> _What to produce_
Using the material below, return exactly the lines between the one holding "If you chose" and the one holding "it in action.", inclusive, and no others.

> _Data provided_
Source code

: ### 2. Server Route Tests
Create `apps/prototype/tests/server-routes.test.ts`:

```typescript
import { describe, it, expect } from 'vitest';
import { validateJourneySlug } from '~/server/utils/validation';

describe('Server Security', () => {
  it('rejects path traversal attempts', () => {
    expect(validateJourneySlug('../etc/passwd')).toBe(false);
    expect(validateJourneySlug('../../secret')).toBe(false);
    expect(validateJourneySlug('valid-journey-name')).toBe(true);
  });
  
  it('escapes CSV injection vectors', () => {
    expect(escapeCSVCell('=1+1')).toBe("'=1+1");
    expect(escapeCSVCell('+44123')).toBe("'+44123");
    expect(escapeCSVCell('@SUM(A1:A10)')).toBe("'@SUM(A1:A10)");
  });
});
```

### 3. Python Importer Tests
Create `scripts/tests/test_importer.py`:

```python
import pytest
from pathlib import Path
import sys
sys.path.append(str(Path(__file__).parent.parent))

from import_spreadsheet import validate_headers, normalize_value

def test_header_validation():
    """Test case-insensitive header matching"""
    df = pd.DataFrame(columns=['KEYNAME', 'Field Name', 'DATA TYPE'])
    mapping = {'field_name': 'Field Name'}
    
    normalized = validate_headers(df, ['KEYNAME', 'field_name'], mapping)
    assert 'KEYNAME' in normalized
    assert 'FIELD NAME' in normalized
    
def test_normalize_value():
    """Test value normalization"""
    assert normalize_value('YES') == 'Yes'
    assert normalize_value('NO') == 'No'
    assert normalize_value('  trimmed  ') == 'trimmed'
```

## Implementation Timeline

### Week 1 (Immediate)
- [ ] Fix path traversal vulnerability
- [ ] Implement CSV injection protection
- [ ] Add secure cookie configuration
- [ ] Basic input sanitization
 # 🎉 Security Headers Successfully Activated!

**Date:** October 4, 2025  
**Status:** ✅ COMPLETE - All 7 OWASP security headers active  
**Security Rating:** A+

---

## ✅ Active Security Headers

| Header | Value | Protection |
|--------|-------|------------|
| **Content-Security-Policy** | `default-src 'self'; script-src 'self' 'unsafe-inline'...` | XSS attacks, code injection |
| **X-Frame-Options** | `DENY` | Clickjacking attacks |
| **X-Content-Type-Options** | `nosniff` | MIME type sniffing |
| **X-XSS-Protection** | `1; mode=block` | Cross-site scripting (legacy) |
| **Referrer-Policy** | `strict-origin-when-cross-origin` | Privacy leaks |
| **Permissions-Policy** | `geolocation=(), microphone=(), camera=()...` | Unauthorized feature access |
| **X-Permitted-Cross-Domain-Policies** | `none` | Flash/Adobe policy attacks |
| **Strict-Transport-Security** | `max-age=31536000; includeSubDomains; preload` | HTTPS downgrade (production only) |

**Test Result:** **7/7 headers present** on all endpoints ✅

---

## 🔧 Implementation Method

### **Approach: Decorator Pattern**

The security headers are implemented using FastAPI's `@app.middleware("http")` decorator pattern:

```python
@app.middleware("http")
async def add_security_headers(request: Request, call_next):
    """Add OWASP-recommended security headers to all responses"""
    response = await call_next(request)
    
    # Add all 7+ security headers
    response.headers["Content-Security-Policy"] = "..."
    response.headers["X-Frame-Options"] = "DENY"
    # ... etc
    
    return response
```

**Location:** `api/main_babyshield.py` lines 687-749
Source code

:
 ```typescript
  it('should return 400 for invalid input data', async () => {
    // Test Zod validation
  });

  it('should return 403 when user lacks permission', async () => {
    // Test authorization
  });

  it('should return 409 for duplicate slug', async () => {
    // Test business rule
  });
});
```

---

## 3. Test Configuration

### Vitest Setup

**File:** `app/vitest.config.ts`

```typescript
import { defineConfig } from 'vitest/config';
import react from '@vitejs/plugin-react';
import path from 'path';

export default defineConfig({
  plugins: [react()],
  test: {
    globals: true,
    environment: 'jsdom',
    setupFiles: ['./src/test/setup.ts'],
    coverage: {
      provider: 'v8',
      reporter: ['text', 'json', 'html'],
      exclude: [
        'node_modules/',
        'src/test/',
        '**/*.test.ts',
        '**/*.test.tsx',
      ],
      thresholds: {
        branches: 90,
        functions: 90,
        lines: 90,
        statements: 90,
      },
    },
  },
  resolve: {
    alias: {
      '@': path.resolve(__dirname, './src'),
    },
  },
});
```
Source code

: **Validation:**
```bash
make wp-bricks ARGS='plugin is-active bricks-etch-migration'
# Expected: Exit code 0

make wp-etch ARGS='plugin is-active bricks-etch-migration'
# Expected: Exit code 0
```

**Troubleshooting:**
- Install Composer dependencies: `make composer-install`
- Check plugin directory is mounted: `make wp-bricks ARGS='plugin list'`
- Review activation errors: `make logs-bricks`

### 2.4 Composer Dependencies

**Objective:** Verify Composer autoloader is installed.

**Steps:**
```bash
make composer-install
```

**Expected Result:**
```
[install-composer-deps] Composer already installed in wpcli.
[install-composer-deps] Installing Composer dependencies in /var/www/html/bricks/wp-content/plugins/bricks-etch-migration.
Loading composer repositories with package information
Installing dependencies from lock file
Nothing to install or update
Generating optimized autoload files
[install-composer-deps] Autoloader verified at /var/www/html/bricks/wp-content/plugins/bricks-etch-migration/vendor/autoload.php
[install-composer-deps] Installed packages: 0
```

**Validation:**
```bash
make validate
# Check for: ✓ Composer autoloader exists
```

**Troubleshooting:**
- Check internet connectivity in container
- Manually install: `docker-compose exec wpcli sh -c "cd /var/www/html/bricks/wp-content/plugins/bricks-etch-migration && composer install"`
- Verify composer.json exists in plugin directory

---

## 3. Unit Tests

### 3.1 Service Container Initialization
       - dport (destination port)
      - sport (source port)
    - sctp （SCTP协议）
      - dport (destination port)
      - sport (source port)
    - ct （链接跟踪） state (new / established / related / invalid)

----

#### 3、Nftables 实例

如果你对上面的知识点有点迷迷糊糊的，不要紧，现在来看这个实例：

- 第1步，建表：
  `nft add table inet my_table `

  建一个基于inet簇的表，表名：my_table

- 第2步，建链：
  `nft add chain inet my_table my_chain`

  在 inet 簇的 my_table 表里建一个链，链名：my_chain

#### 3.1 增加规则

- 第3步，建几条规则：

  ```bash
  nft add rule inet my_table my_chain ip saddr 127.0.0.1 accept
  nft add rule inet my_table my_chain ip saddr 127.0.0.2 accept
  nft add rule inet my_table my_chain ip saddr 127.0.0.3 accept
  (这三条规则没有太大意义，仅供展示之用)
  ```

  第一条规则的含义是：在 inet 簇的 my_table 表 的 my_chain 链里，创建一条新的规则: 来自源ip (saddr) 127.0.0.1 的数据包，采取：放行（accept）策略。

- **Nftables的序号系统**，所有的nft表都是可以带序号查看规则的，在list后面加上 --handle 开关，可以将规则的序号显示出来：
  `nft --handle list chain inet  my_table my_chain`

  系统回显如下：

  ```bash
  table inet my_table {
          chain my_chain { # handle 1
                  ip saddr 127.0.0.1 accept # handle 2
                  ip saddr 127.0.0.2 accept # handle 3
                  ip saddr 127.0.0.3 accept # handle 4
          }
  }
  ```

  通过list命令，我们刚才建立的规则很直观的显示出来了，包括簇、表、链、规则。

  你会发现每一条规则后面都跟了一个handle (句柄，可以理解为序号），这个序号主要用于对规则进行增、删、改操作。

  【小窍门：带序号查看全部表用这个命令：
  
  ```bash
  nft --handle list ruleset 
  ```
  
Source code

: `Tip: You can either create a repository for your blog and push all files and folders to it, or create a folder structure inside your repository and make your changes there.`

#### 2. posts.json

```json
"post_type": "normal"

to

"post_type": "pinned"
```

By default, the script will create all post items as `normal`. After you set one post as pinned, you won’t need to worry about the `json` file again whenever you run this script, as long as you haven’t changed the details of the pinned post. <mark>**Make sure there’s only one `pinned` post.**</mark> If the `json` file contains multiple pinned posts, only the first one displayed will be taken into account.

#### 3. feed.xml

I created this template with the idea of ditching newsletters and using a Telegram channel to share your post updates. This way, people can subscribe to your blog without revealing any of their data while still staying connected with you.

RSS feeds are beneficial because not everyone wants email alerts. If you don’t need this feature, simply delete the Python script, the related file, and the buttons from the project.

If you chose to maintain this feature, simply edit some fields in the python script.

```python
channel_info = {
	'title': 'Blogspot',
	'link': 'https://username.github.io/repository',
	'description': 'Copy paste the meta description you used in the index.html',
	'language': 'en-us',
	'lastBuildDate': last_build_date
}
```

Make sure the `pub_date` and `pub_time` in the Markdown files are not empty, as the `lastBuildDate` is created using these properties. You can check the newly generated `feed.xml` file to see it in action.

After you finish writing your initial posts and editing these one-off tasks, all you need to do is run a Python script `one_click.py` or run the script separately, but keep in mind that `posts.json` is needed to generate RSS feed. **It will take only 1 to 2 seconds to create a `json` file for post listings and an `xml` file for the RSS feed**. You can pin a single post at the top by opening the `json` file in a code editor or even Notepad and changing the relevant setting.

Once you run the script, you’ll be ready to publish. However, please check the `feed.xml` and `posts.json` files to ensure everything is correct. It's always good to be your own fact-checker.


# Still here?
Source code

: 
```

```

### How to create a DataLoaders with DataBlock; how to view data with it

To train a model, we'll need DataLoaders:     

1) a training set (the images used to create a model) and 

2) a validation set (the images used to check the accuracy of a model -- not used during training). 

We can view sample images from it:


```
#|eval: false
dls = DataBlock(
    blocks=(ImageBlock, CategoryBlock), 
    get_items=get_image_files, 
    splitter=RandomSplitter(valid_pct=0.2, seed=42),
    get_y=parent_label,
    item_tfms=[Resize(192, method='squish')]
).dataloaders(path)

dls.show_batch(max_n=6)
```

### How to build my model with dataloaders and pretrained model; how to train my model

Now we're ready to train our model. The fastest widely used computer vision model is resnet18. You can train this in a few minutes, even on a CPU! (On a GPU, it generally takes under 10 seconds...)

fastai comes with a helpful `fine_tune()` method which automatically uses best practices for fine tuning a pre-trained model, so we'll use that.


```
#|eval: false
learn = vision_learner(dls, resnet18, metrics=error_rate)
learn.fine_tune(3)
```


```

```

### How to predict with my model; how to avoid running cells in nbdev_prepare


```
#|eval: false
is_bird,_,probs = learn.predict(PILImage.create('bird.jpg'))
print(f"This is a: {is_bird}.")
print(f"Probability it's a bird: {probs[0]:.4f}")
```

> _Output of the exercise_
If you chose to maintain this feature, simply edit some fields in the python script.

```python
channel_info = {
	'title': 'Blogspot',
	'link': 'https://username.github.io/repository',
	'description': 'Copy paste the meta description you used in the index.html',
	'language': 'en-us',
	'lastBuildDate': last_build_date
}
```

Make sure the `pub_date` and `pub_time` in the Markdown files are not empty, as the `lastBuildDate` is created using these properties. You can check the newly generated `feed.xml` file to see it in action.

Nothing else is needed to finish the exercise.